Lay out the data from its first line through the line containing "-0.036777, 0.655853, 0.371548]]" as a JSON list of strings, one string per line and with blank lines omitted.

Lens distortion estimation data:
########################################
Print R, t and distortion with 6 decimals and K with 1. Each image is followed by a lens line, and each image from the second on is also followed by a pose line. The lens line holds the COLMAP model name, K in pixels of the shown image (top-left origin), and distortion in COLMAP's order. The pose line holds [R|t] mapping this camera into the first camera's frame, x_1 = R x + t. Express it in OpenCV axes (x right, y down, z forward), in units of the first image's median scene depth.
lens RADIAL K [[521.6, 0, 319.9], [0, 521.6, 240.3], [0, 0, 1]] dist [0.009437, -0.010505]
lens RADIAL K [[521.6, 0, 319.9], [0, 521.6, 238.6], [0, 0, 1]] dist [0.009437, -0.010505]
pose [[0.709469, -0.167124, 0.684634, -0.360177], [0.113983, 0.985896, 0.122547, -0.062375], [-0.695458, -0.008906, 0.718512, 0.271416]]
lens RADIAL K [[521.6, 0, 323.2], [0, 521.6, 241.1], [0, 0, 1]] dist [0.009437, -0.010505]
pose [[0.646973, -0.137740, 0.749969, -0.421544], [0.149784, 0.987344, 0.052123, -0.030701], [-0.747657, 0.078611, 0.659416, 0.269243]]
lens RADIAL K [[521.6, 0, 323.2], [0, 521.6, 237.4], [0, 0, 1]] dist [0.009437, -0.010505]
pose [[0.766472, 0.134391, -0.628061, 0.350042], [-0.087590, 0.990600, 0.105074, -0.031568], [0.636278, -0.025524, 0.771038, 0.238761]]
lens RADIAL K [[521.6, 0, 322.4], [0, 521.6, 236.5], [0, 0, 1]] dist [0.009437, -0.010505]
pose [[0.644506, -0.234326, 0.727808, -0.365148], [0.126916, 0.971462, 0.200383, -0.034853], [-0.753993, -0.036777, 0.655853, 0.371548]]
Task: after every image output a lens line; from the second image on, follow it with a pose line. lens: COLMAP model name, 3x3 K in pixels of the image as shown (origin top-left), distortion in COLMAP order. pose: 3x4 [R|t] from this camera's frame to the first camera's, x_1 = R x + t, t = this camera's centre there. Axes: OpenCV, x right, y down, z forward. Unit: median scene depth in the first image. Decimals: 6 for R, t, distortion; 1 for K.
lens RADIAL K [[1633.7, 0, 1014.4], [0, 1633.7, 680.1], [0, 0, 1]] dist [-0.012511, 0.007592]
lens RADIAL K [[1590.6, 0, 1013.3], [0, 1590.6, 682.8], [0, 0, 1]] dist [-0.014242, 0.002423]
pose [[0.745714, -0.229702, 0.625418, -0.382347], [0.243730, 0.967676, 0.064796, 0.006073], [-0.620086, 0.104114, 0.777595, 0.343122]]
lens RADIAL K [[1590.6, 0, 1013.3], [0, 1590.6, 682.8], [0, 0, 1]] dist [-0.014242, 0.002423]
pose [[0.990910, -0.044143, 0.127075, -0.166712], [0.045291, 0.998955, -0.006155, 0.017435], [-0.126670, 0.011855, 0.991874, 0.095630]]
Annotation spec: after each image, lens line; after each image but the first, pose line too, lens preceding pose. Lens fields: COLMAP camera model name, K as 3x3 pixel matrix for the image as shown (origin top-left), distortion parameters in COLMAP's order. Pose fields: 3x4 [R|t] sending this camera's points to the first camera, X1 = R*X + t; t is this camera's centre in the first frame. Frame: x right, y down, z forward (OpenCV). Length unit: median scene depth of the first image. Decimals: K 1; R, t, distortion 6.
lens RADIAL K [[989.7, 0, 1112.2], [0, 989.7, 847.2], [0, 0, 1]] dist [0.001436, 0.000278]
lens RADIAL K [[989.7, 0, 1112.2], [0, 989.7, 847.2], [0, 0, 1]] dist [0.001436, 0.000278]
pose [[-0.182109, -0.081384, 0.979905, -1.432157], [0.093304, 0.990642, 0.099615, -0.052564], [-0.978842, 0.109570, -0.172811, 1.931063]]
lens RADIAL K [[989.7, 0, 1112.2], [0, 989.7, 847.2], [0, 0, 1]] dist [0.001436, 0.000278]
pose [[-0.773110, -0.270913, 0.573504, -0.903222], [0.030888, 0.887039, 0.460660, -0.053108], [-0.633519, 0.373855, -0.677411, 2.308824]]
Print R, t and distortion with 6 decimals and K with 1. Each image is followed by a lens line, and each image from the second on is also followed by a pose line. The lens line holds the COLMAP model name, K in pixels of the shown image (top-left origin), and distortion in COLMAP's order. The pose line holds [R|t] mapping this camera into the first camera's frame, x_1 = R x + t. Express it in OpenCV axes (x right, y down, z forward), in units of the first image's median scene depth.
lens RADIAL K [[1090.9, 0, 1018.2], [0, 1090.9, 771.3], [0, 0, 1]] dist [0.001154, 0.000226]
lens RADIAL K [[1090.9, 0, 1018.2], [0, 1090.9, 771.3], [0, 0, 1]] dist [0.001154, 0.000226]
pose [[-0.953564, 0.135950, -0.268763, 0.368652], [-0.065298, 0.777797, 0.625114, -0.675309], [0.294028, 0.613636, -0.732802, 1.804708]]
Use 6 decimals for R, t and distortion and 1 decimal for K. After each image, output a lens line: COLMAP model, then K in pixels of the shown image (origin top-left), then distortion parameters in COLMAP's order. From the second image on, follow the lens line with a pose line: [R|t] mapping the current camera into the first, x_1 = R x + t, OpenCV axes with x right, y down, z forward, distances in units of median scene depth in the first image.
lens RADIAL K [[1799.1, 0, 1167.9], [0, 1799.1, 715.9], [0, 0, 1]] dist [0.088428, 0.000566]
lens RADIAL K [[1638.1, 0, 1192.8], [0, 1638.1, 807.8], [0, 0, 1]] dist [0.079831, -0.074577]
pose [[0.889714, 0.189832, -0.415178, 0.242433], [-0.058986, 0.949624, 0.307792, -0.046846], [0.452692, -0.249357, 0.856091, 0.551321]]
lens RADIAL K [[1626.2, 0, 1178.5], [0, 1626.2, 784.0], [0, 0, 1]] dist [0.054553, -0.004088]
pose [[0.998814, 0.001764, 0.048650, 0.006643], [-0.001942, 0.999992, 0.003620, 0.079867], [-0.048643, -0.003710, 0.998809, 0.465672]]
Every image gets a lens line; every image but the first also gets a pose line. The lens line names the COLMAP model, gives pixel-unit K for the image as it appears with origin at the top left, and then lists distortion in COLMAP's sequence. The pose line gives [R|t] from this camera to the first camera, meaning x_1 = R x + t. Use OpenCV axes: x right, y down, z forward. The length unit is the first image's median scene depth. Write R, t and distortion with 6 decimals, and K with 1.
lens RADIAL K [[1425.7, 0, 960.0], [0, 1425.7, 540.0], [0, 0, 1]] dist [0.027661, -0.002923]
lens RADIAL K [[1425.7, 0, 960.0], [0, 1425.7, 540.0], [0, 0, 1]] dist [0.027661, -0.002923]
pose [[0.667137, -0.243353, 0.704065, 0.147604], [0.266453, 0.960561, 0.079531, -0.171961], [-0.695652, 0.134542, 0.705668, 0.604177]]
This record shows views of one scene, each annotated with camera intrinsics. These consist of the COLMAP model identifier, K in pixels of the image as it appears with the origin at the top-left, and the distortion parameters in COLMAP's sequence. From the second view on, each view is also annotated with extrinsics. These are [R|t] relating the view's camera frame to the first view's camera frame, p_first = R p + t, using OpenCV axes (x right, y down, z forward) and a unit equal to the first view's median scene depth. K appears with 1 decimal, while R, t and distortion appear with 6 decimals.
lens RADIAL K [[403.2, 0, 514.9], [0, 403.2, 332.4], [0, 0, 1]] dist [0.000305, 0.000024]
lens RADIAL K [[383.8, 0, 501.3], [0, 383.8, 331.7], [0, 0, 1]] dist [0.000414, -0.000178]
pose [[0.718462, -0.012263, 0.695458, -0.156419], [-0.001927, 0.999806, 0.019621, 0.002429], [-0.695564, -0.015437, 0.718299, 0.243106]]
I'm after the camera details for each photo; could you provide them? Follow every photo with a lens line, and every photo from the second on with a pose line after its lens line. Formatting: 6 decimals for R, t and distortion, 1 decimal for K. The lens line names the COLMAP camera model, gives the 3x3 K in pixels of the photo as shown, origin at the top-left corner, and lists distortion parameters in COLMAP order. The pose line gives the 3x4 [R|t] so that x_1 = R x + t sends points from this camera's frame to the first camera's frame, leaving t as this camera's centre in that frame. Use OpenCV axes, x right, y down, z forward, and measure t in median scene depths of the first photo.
########################################
▶ _Result of this task_
[
  "Print R, t and distortion with 6 decimals and K with 1. Each image is followed by a lens line, and each image from the second on is also followed by a pose line. The lens line holds the COLMAP model name, K in pixels of the shown image (top-left origin), and distortion in COLMAP's order. The pose line holds [R|t] mapping this camera into the first camera's frame, x_1 = R x + t. Express it in OpenCV axes (x right, y down, z forward), in units of the first image's median scene depth.",
  "lens RADIAL K [[521.6, 0, 319.9], [0, 521.6, 240.3], [0, 0, 1]] dist [0.009437, -0.010505]",
  "lens RADIAL K [[521.6, 0, 319.9], [0, 521.6, 238.6], [0, 0, 1]] dist [0.009437, -0.010505]",
  "pose [[0.709469, -0.167124, 0.684634, -0.360177], [0.113983, 0.985896, 0.122547, -0.062375], [-0.695458, -0.008906, 0.718512, 0.271416]]",
  "lens RADIAL K [[521.6, 0, 323.2], [0, 521.6, 241.1], [0, 0, 1]] dist [0.009437, -0.010505]",
  "pose [[0.646973, -0.137740, 0.749969, -0.421544], [0.149784, 0.987344, 0.052123, -0.030701], [-0.747657, 0.078611, 0.659416, 0.269243]]",
  "lens RADIAL K [[521.6, 0, 323.2], [0, 521.6, 237.4], [0, 0, 1]] dist [0.009437, -0.010505]",
  "pose [[0.766472, 0.134391, -0.628061, 0.350042], [-0.087590, 0.990600, 0.105074, -0.031568], [0.636278, -0.025524, 0.771038, 0.238761]]",
  "lens RADIAL K [[521.6, 0, 322.4], [0, 521.6, 236.5], [0, 0, 1]] dist [0.009437, -0.010505]",
  "pose [[0.644506, -0.234326, 0.727808, -0.365148], [0.126916, 0.971462, 0.200383, -0.034853], [-0.753993, -0.036777, 0.655853, 0.371548]]"
]